Seacology’s executive director, Duane Silverstein, offered the following statement: “Gina Lopez has shown the vision and courage the Seacology Prize is meant to honor. She has fought for the Philippines environment and to give island communities there a voice in the decisions that affect their natural resources and their lives.”

4. Lopez Met Her Ex-Husband While Working as a Yoga Missionary in Africa

According to Rogue Media, Lopez met her ex-husband while doing missionary work in Africa. Lopez was a yoga missionary for 20 years, traveling through India and then Africa.

Her title was “Didi,” she told ABS-CBN in a profile, and the experience was her first time stepping outside of her self-proclaimed “bubble” of privilege. She said, “I had to stand in line for water for hours for a bucket of water, and I had to use that bucket of water to wash my hair and take a shower. I think that’s what Africa taught me: a dislike for wasting.”

Lopez’s husband was her boss, she explained in another essay, though she didn’t clarify what exact role he held or at what point they met. However, they eventually married and had two sons together. To Rogue Media, Lopez wrote,  “I eventually had to go home since I fell in love with my husband, who at the time was my boss. One can’t have relationships with the opposite sex as a missionary.”

In her Rogue Media essay, Lopez also offered up some reflections on what she’d learned in life so far; she was 62 years old at the time. She wrote:

Life is what you make of it. The experience of life is how you see it. You can see it negatively or you can see even the seeming failures as a positive opportunity to grow. If we take on this positive bent, everyone around benefits. My consistent experience in life is that as long as one commits to integrity and service, there are Divine Forces that help. I feel it everyday, when I meditate in the morning, as I do my work. Life is a challenge. There are also negative forces that exist, and they are within one’s self. One needs to be keenly aware of them.

5. Lopez Is Being Mourned as a ‘Warrior’ Whose ‘Spirit Lives on in the Movement’ She Helped Build

In the wake of Lopez’s death, many people across the world are mourning the loss of such a bright star — but none more than the Filipinos who saw and felt her impact.

One user wrote, “Thank You Gina Lopez for being an environmental warrior.
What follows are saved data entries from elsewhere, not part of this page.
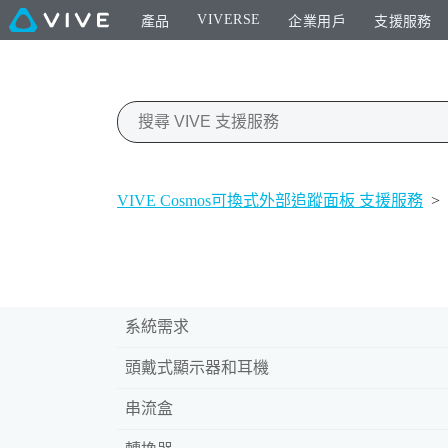
VIVERSE
產品
企業用戶
支援服務
VIVE Cosmos可換式外部追蹤面板 支援服務
>
系統需求
頭戴式顯示器和耳機
串流盒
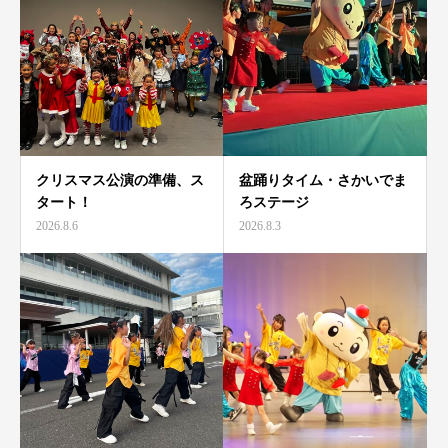
クリスマス公演の準備、ス
盆踊りタイム・さかいでま
タート！
ろステージ
2026.8.6
2026.8.3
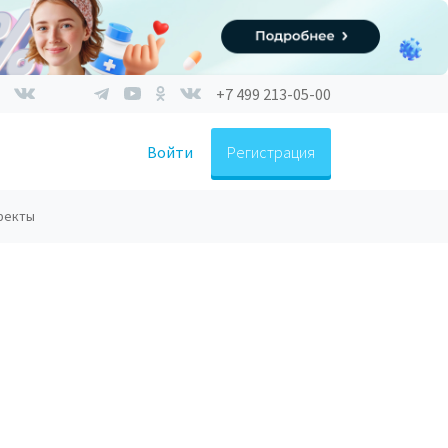
+7 499 213-05-00
Войти
Регистрация
фекты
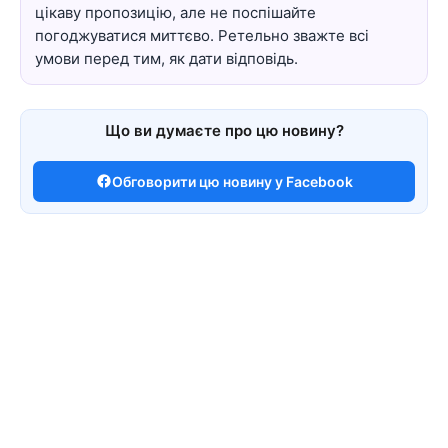
цікаву пропозицію, але не поспішайте
погоджуватися миттєво. Ретельно зважте всі
умови перед тим, як дати відповідь.
Що ви думаєте про цю новину?
Обговорити цю новину у Facebook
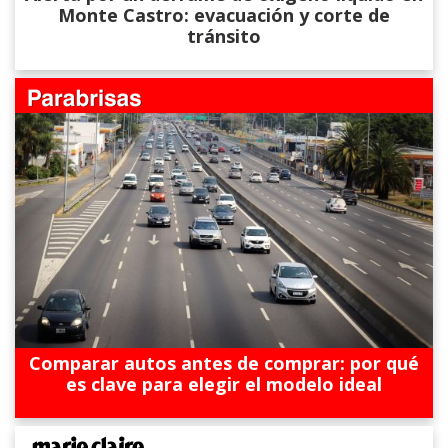
Monte Castro: evacuación y corte de
tránsito
Comparar autos antes de comprar: por qué
es clave para elegir el modelo ideal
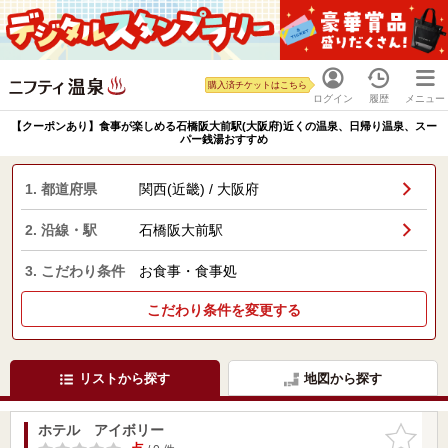
購入済チケットはこちら
ログイン
履歴
メニュー
【クーポンあり】食事が楽しめる石橋阪大前駅(大阪府)近くの温泉、日帰り温泉、スー
パー銭湯おすすめ
1. 都道府県
関西(近畿) / 大阪府
2. 沿線・駅
石橋阪大前駅
3. こだわり条件
お食事・食事処
こだわり条件を変更する
リストから探す
地図から探す
ホテル アイボリー
お気に入
りに追加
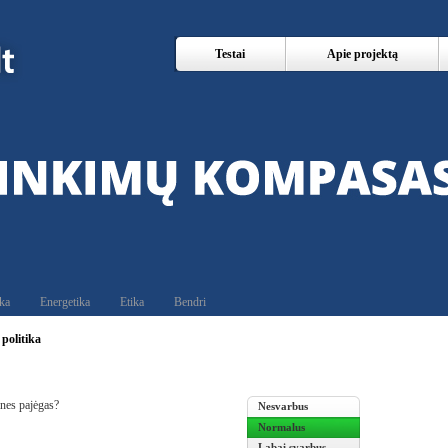
Testai
Apie projektą
ika
Energetika
Etika
Bendri
politika
ines pajėgas?
Nesvarbus
Normalus
Labai svarbus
You did a lot in our country”

Another user wrote, “She came up to me and said, ‘You have to protect your lake. We can help you do that. Lake Lanao is beautiful and it’s an asset of this country.’ She’s that humble. Thank you, Ma’am Gina. Thank you for the inspiration. Rest in Peace. #GinaLopez”
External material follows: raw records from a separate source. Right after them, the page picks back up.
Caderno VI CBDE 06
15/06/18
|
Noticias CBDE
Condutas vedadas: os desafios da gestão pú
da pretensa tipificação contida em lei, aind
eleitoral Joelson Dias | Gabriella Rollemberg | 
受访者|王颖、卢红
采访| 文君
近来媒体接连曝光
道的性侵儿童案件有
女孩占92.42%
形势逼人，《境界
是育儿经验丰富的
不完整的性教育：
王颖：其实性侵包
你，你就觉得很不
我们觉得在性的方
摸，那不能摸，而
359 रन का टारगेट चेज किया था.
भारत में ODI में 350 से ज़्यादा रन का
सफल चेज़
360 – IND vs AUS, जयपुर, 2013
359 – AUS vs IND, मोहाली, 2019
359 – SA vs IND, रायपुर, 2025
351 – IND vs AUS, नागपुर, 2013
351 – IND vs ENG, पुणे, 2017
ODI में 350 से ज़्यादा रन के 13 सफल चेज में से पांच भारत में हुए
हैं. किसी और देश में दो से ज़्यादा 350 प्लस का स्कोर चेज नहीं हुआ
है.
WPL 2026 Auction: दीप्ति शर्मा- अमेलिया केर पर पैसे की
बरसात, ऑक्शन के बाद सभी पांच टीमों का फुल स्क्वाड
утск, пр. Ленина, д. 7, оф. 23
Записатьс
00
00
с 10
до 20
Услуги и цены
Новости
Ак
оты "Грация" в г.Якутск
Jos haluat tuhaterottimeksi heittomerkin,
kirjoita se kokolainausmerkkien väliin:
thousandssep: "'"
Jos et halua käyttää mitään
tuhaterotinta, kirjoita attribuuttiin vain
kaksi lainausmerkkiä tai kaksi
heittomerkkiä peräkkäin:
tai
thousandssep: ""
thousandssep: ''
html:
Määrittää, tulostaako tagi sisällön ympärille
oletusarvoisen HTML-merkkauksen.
Many of Lopez’s associated organizations have since released statements as well. Greenpeace Philippines offered up the following statement:

[The earth] lost a warrior…But her spirit lives on in the movement that she so helped build. Those of us she left behind will continue to forge on for a better environment, the protection of people’s rights, and better lives for the Filipino people. Heeding Gina’s exemplar, we will not be cowed by the greed and arrogance of those who destroy the environment.”